My plea for you and for me is that in view of the cross and all that Jesus accomplished that dark Friday, is that we'd turn and repent from our sins of pride, our mistrust, our arrogance. My plea is that we'd forsake our sin and instead put our hope and trust in Jesus because we really do believe that He's for us and not against us. Jesus, keep exposing our hearts and leading us to life. The more we tell you to be quiet, the more we're robbing ourselves ... the more we're killing ourselves. May the love you demonstrated on the cross drive out and crucify our fear. You're better. You're worth it. Help us sinners.
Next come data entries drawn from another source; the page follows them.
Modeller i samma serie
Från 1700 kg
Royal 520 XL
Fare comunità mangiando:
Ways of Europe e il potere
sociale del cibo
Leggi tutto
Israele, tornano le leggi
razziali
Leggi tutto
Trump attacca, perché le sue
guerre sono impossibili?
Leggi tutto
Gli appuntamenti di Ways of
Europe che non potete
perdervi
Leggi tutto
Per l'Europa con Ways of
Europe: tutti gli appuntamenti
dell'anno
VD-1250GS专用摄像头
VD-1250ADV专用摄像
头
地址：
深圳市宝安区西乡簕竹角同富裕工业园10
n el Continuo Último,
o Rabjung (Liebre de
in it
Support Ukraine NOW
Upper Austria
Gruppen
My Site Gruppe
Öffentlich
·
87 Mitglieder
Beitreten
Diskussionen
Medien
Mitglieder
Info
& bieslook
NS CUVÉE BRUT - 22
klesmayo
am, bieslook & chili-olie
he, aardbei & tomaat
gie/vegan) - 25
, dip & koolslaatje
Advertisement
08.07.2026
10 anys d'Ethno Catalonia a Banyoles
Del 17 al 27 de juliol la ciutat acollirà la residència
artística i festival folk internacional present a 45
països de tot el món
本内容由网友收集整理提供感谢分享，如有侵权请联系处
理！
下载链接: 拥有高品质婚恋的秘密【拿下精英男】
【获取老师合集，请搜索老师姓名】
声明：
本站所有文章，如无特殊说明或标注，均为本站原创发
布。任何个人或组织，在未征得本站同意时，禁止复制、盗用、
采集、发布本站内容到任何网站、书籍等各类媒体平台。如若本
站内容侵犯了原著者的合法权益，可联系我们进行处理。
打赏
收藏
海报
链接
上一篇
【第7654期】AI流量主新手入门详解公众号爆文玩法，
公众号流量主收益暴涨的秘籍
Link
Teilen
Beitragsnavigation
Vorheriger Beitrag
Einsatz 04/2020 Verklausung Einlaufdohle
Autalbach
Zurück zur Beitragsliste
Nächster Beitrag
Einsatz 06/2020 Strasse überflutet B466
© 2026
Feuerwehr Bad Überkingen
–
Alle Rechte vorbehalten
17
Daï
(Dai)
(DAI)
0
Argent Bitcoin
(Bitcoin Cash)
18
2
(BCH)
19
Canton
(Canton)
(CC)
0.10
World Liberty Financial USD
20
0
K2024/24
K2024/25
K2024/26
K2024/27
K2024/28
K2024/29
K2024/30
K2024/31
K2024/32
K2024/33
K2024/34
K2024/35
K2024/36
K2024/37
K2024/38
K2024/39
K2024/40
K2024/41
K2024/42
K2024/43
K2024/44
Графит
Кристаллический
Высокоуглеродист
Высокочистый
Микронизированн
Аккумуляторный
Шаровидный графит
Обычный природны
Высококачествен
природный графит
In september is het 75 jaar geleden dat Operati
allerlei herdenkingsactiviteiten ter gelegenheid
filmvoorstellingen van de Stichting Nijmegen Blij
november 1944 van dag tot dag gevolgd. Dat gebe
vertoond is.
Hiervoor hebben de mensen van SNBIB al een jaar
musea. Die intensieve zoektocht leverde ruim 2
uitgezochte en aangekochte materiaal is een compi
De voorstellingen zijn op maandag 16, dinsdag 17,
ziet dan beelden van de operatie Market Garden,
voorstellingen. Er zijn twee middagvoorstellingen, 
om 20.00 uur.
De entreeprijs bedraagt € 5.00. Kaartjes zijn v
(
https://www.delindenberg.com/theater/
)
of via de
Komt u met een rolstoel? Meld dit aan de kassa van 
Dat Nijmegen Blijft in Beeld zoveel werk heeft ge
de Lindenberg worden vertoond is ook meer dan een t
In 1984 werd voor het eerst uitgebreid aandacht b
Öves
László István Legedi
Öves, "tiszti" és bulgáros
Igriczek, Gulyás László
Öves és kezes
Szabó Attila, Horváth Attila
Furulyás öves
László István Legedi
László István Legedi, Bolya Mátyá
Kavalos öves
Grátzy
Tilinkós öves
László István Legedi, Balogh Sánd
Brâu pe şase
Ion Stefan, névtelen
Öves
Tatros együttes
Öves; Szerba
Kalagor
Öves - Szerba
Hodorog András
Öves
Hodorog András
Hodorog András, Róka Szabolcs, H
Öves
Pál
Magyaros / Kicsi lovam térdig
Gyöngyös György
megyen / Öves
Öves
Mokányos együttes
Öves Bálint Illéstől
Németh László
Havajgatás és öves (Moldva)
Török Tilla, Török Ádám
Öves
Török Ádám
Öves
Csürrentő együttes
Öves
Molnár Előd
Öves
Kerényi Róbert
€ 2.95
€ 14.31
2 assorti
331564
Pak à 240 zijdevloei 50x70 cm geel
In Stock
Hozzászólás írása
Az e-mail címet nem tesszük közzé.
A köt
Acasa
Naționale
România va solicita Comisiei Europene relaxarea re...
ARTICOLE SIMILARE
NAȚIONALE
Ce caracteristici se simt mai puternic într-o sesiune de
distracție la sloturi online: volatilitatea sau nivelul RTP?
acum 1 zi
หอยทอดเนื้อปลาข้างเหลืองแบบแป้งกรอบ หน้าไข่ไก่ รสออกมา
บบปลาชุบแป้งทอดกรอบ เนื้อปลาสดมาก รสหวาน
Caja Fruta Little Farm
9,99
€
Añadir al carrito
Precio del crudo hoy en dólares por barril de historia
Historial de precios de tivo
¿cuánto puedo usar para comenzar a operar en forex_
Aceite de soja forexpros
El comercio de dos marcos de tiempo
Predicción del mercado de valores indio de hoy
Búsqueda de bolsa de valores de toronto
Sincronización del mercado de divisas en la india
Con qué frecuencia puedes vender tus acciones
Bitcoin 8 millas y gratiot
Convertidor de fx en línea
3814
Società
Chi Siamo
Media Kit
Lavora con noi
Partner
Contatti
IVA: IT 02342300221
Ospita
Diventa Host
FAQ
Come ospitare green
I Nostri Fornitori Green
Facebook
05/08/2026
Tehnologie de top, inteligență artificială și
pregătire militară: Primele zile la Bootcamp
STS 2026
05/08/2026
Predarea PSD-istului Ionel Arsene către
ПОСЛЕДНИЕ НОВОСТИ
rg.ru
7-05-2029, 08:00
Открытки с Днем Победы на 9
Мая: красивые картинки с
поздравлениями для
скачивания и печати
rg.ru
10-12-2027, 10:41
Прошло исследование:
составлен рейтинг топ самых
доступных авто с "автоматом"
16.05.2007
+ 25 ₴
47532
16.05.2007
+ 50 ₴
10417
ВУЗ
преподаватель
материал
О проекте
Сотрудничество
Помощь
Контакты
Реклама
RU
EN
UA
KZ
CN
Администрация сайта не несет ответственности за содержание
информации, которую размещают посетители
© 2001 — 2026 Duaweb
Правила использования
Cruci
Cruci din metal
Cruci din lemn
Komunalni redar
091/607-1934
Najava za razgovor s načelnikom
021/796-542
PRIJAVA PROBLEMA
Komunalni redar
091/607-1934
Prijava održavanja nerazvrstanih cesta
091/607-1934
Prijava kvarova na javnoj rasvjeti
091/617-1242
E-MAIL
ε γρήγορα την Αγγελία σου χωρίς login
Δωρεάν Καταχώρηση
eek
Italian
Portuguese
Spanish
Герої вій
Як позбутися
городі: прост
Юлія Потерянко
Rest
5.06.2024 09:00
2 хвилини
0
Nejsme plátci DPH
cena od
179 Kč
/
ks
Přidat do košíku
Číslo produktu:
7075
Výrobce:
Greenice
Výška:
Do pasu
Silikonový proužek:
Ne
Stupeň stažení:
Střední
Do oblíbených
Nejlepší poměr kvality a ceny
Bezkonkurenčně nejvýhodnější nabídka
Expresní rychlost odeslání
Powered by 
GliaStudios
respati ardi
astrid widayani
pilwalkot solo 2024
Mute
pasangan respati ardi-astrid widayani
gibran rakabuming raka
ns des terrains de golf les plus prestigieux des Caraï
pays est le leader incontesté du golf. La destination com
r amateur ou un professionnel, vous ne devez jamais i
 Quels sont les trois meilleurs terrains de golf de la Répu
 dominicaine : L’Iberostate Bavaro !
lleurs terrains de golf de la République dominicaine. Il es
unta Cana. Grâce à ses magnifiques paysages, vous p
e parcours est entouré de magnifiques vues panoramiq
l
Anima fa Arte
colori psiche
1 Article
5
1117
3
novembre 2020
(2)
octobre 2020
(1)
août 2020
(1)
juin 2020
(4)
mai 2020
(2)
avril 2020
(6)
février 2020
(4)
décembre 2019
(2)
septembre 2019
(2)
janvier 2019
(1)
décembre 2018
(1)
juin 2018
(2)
"So I find it to be a law that when I want to do right, evil lies close at hand. For I delight in the law of God, in my inner being, but I see in my members another law waging war against the law of my mind and making me captive to the law of sin that dwells in my members. Wretched man that I am! Who will deliver me from this body of death? Thanks be to God through Jesus Christ our Lord! So then, I myself serve the law of God with my mind, but with my flesh I serve the law of sin."
-Romans 7:21-25
Repentance leads to life. God grant us repentance."
-Sophomore Jon writing to Senior Jon.